Iran executes three men connected to anti-government protests
Iran executed three men Friday in connection to the anti-government protest movement that swept the country beginning last year.
The three — Majid Kazemi, Saeed Yaqoubi and Saleh Mirhashemi — were accused of killing two members of the Islamic Revolutionary Guard Corps’s Basij volunteer force, along with a police officer, during protests of clerical rule.
Rights groups say they were accused unfairly, made to confess under torture and convicted without sufficient evidence, to deter dissent. The executions followed “a grossly unfair trial that bore no resemblance to meaningful judicial proceedings,” rights group Amnesty International said in a statement.
On Thursday, Washington warned Tehran against carrying out the sentences.
“The execution of these men — after what have been widely regarded as sham trials — would be an affront to human rights and basic dignity in Iran and everywhere,” State Department Deputy Spokesman Vedant Patel said at a news briefing Thursday. “It is clear from this episode that the Iranian regime has learned nothing from the protests.”
Authorities carried out the executions, for which no public date had been set, behind prison walls Friday morning, after Iran’s high court rejected a final appeal, according to the State-run Mizan News Agency, which is affiliated with Iran’s judiciary. Iran typically carries out executions by hanging.
Amnesty International, citing “informed sources,” found that interrogators had “suspended Majid Kazemi upside down and showed him a video of them torturing his brother, whom they also detained,” and subjected him to “mock executions at least 15 times by standing him on a chair and putting a rope around his neck.”
The three executions bring to seven the total number of people put to death in connection to the “Women, Life, Freedom” protests against clerical rule, amid which an estimated 500 demonstrators and bystanders were also killed, according to rights groups. At least five others remain on death row, according to HRANA, a Virginia-based activist news agency focused on Iran.
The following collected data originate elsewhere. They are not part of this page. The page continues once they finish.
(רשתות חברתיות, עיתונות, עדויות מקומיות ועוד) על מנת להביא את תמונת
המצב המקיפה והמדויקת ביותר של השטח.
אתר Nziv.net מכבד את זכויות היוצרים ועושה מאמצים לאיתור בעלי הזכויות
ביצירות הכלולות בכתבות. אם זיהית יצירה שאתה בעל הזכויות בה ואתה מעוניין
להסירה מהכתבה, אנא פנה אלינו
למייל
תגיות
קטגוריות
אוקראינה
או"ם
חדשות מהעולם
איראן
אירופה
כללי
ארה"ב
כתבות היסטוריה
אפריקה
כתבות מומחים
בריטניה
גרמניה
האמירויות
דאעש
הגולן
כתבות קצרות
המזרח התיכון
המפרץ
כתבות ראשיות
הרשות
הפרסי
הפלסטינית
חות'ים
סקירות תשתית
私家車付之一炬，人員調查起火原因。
Dozens have been charged with capital offenses.
The ordeal of the three men — known locally as the Isfahan House case after a historical site near the alleged attack — drew widespread attention in Iran, as a sign of how far authorities could be willing to push their ongoing crackdown in the months after the protests dwindled.
“These executions are meant to prolong the Islamic Republic’s rule and only a high political cost can stop more protester executions,” Mahmood Amiry-Moghaddam, the director of the nongovernmental organization Iran Human Rights, wrote on Twitter.
The three were arrested on Nov. 21 and accused of killings six days earlier during protests in Isfahan, in central Iran. Authorities accused demonstrators of being rioters and under the influence of foreign intelligence agencies.
The defendants were tried swiftly, without access to their own lawyers, and were convicted without any solid evidence linking them to the deaths, advocates said. One of the judges most associated with sentencing protesters to hang found them guilty of “waging war against God.”
“The shocking speed at which these men were ushered to their deaths illustrates the Iranian authorities’ flagrant disregard for the rights to life and a fair trial,” Diana Eltahawy, Amnesty International’s deputy director for the Middle East and North Africa, said in a statement Friday.